Personally if it's doable, a standalone system would be best - tell your customers install vmware player, then run this app... which launches the various parts of your application stack (maybe off of a DVD) and you've got a fully self contained demo for the marketing guys to pimp out :)
You should take a look at thinstall(It has been bought by vmware and is called thinapp now), its an application virtualizer.
It seems that you're trying to accomplish several competing goals:
"Give" the customer something.
Simplify and ease the customer experience.
Ensure the various components coexist and interact happily.
Accommodate licensing restrictions, both yours and the OS vendor's.
Allow incremental and piecewise upgrades.
Can you achieve all of these by hosting the back end (database, web server, etc.) and providing your customers with a CD (or download) that contains the client? This will give them the "download/upgrade experience" that goes along with client software, without dealing with the complexity of administering the back end.
For a near plug-and-play experience, you might consider placing your demo on a live linux or Windows CD. Note: you need a licensed copy of Windows for the latter.
Perhaps your "serious" customers might be able to request their own demo copies of the back end as well; they'd be more amenable to the additional work on their part.
As far as OS licenses, if your vendor(s) of choice aren't helpful, you might consider free or open-source alternatives such as FreeDOS or linux.
Depending on if you can fit all the needed services into a single OS instance or not...

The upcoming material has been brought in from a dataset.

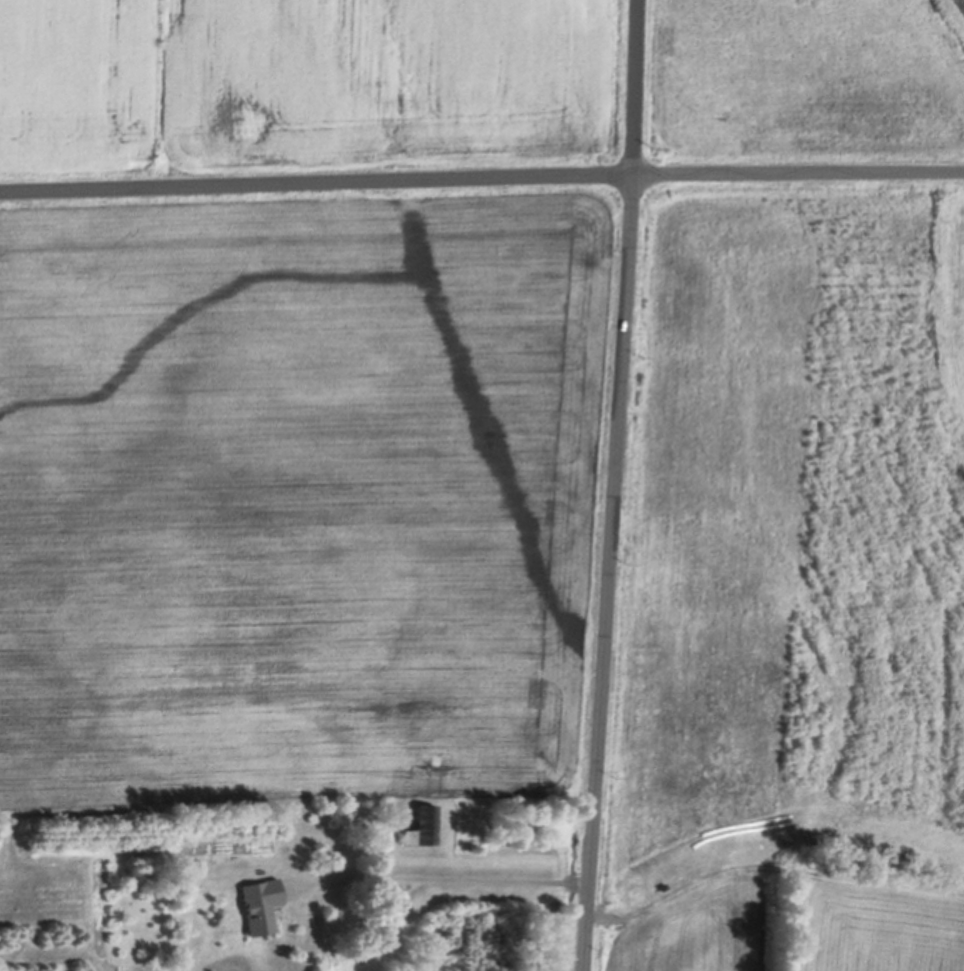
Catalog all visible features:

Vmware Ace or whatever they're calling it nowadays will let you deliver single virtual machines under strict control, with forced updates, expiration and whatnot. But it sounds easier to just set up a demo environment and allow remote access to it.
The issue here I guess is getting several virtual machines to communicate under unknown circumstances - if one is not enough?
An idea then is to ship a physical server preconfigured with virtualisation and whatever amount of virtual servers needed to demonstrate the system.
Using trial versions of the operating system might be good enough for the licensing dilemma - atleast Windows Server is testable for 60 days, extendable to 240 when registering.
Thinstall is great for single apps, but not an entire stack....
I didn't try it yet, but with the new version of thinstall you are able to let different thinstalled application communicate.